Not that it's conclusive or anything, but wouldn't it just be cool as hell if this were true. Time to re-write those doctrines, all you crazy Christian kids...
http://www.huffingtonpost.com/2012/09/18/the-gospel-of-jesus-wife_n_1891325.html
A discovery by a Harvard researcher may shed light on a controversial aspect of the life of Jesus Christ.
Harvard Divinity School professor Karen L. King says she has found an ancient papyrus fragment from the second century that, when translated, appears to indicate that Jesus was married.
The text from the New Testament is being dubbed "The Gospel of Jesus' Wife." The part of it that's drawing attention says, "Jesus said to them, 'my wife'" in the Coptic language. The text, which is printed on papyrus the size of a business card, has not been chemically tested to verify its dating, but King and other scholars have said they are confident it is a genuine artifact.
"Christian tradition has long held that Jesus was not married, even though no reliable historical evidence exists to support that claim," King said at a conference in Rome on Tuesday. "This new gospel doesn’t prove that Jesus was married, but it tells us that the whole question only came up as part of vociferous debates about sexuality and marriage. From the very beginning, Christians disagreed about whether it was better not to marry, but it was over a century after Jesus’s death before they began appealing to Jesus’ marital status to support their positions."
King, who focuses on Coptic literature, Gnosticism and women in the Bible, has published on the Gospel of Judas, the Gospel of Mary of Magdala, Gnosticism and women in antiquity.

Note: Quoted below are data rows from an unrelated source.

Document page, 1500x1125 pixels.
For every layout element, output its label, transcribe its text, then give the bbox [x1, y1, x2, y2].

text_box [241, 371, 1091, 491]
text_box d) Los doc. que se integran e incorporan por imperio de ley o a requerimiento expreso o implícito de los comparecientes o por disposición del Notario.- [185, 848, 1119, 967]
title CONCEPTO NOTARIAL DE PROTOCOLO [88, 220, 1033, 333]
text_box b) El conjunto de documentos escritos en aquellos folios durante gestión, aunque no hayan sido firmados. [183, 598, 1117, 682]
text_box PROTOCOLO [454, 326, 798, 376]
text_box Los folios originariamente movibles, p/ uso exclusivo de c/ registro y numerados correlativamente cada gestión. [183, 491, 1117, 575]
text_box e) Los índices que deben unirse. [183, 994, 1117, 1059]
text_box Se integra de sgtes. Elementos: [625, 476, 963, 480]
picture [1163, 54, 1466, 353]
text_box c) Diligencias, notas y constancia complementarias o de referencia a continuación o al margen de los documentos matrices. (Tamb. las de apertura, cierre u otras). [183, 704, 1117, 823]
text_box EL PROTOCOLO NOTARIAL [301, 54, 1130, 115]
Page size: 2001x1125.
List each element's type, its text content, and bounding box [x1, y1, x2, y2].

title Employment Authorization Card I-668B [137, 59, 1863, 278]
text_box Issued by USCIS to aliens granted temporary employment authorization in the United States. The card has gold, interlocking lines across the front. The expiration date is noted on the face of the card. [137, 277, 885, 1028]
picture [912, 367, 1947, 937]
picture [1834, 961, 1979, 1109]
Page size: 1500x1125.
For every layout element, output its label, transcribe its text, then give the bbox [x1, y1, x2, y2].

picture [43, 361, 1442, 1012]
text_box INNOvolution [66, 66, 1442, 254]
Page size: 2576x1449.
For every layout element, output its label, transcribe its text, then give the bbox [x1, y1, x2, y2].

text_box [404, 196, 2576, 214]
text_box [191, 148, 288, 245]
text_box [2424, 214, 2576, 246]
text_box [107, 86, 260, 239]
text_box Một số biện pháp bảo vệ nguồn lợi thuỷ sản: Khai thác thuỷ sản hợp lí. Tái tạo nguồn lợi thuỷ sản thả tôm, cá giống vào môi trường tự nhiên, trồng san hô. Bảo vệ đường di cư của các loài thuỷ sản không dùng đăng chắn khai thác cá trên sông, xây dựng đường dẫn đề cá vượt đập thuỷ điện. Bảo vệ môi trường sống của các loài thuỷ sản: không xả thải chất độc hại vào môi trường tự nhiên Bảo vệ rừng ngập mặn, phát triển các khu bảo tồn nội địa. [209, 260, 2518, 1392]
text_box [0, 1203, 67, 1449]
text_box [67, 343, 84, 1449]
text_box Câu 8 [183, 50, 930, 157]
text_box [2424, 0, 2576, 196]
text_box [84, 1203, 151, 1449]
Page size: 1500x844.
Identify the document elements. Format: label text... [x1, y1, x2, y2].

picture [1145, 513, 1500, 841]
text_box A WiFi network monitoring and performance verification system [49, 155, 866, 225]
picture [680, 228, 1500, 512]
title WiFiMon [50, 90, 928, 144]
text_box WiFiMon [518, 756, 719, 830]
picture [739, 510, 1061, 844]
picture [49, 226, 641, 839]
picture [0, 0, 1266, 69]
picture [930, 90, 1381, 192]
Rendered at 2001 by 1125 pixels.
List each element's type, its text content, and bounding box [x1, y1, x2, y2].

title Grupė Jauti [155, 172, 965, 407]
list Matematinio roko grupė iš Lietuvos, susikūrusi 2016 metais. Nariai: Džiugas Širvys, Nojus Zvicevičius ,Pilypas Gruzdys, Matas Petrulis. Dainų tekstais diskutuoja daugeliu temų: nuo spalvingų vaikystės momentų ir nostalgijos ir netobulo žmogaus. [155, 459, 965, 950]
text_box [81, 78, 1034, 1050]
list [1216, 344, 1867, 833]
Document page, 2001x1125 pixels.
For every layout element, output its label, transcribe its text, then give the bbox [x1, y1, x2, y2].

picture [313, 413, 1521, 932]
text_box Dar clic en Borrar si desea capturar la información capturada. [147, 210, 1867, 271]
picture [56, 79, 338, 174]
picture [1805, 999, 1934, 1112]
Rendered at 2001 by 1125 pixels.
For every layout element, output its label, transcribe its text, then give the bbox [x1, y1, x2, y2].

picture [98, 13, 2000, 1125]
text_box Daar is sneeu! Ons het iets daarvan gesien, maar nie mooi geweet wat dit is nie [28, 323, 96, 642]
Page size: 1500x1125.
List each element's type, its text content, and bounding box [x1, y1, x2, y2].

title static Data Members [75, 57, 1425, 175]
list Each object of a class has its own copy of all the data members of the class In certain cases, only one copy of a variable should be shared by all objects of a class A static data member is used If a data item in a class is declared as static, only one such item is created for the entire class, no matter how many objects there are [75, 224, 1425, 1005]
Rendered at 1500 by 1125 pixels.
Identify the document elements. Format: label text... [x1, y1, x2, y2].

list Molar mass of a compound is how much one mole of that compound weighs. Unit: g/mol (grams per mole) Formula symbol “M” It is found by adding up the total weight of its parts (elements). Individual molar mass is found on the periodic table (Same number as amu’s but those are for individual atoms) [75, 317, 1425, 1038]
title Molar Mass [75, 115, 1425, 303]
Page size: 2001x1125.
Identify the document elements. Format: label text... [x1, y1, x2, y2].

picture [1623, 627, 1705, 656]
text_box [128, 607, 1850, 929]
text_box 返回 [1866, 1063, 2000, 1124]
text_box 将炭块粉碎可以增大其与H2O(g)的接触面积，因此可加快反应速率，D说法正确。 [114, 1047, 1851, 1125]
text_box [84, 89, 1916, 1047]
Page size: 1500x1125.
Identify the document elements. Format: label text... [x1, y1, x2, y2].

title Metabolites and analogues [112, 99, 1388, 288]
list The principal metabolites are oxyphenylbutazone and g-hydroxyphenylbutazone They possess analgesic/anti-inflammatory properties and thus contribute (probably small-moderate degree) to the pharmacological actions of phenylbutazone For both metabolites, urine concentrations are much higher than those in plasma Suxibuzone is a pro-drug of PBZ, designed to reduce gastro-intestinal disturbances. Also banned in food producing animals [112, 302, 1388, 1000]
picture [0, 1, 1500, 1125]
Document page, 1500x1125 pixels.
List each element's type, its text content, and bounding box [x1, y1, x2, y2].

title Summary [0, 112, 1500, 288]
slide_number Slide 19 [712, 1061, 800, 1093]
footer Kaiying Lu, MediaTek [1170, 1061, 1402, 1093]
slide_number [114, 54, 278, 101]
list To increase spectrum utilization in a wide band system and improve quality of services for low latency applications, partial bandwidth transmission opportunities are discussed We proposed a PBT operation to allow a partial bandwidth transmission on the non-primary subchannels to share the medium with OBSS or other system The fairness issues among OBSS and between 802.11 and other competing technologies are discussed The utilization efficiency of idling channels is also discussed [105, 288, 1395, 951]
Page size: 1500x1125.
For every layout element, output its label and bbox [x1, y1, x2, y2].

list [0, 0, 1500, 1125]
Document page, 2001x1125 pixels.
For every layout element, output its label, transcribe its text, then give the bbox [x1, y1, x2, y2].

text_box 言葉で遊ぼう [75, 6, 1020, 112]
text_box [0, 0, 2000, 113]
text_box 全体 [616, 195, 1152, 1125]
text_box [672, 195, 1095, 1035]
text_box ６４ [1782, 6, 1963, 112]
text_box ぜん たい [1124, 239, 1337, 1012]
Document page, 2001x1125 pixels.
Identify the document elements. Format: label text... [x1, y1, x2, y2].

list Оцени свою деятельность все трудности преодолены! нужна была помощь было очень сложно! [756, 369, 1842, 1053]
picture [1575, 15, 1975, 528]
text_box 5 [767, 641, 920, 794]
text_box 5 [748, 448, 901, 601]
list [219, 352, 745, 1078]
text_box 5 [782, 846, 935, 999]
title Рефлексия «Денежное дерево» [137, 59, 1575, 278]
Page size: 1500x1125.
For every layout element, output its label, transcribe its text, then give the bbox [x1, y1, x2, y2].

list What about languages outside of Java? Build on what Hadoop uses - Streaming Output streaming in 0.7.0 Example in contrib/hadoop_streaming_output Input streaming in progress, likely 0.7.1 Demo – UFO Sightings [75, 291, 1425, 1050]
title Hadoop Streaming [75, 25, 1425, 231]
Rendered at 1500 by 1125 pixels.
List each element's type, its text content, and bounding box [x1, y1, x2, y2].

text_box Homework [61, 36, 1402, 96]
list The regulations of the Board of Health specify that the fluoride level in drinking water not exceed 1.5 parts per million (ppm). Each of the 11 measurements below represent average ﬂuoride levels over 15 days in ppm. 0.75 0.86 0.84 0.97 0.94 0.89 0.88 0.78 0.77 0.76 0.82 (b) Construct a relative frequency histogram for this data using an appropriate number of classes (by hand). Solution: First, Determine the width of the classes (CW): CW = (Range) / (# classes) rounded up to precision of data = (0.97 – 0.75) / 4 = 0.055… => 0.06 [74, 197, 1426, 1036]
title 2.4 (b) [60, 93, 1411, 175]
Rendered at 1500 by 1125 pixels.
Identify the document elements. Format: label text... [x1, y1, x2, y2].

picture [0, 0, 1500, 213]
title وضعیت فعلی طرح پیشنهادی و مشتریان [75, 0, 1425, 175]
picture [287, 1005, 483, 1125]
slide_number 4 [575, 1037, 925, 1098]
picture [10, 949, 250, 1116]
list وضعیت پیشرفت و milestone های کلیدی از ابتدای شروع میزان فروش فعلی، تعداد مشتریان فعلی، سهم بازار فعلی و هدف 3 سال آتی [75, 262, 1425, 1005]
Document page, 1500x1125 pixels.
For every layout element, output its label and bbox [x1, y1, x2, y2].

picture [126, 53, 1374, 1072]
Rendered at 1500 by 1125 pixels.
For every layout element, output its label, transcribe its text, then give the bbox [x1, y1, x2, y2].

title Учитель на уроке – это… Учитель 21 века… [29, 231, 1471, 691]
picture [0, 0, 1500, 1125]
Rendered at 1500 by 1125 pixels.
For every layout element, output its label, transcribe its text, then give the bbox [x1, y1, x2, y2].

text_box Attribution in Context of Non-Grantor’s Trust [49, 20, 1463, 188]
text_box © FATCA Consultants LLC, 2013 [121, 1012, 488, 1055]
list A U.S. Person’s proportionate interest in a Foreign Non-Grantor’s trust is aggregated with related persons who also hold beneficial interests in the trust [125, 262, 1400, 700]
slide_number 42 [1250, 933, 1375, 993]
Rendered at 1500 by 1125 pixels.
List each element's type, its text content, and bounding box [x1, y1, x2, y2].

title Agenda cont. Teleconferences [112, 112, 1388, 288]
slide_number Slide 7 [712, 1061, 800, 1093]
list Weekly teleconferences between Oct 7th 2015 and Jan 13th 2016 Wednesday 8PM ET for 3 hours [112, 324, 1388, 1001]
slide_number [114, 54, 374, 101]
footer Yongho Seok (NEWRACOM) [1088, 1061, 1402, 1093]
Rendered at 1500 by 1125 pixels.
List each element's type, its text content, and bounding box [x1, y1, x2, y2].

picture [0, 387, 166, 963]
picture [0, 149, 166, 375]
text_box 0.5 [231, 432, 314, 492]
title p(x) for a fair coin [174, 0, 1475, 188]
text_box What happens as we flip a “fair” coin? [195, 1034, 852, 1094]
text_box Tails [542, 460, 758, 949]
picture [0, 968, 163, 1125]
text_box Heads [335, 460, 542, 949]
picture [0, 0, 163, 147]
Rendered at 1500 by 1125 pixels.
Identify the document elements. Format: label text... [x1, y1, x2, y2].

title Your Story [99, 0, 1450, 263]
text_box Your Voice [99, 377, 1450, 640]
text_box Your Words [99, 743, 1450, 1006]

She presented her research Tuesday evening in Rome, where scholars are gathered for the International Congress of Coptic Studies.
The idea that Jesus was unmarried and chaste is largely accepted by Christian denominations and forms the backbone of the practice of celibacy among Roman Catholic priests.
"Beyond internal Catholic Church politics, a married Jesus invites a reconsideration of orthodox teachings about gender and sex," said journalist and author Michael D'Antonio, who writes about the Catholic Church, in a blog on The Huffington Post. "If Jesus had a wife, then there is nothing extra Christian about male privilege, nothing spiritually dangerous about the sexuality of women, and no reason for anyone to deny himself or herself a sexual identity."
The quote about Jesus' wife is part of a description of a conversation between Jesus and his disciples. In the conversation, Jesus talks about his mother twice and speaks once about his wife. One of them is identified as "Mary." His disciples discuss whether Mary is worthy of being part of their community, to which Jesus replies, “she will able to be my disciple.”
The fragment has eight incomplete lines of writing on one side and is badly damaged on the other side, with only three faded words and a few letters of ink that are visible, even with the use of infrared photography and computer-aided enhancement.
The private owner of the papyrus first approached King in 2010. King said she didn't believe the document was authentic, but the owner persisted. She then asked the owner to bring the papyrus to Harvard, where she became convinced it was a genuine early Christian text fragment. Along with Princeton University professor Anne Marie Luijendijk and Roger Bagnall, director of the Institute for the Study of the Ancient World, King claims to have confirmed the document is real. The document's owner has not been named and King said he does not want to be identified.
It's unclear when the text was initially discovered. The owner who showed it to King found it in 1997 in a collection of papyri that he acquired from the previous owner, who was German. The papyri included a handwritten German description that had the name of a now-deceased professor of Egyptology in Berlin who called the fragment a "sole example" of a document that claims Jesus was married.
The scholars believe the text is from Egyptian Christians before the year 200, as it is written in the language used at that time. Since writing appears on both sides of the fragment, scholars believe it came from a codex, a kind of book, and not a scroll. The scholars also believe the document is a translation of an earlier one that was likely written in Greek.
The life of historical Jesus is often a matter of controversy, and this is not the first time it's been proposed that Jesus was married. Most recently, Dan Brown's novel "The Da Vinci Code" depicted Jesus as being married to Mary Magdalene. The book was published as fiction, but nonetheless attracted loud criticism from Vatican officials.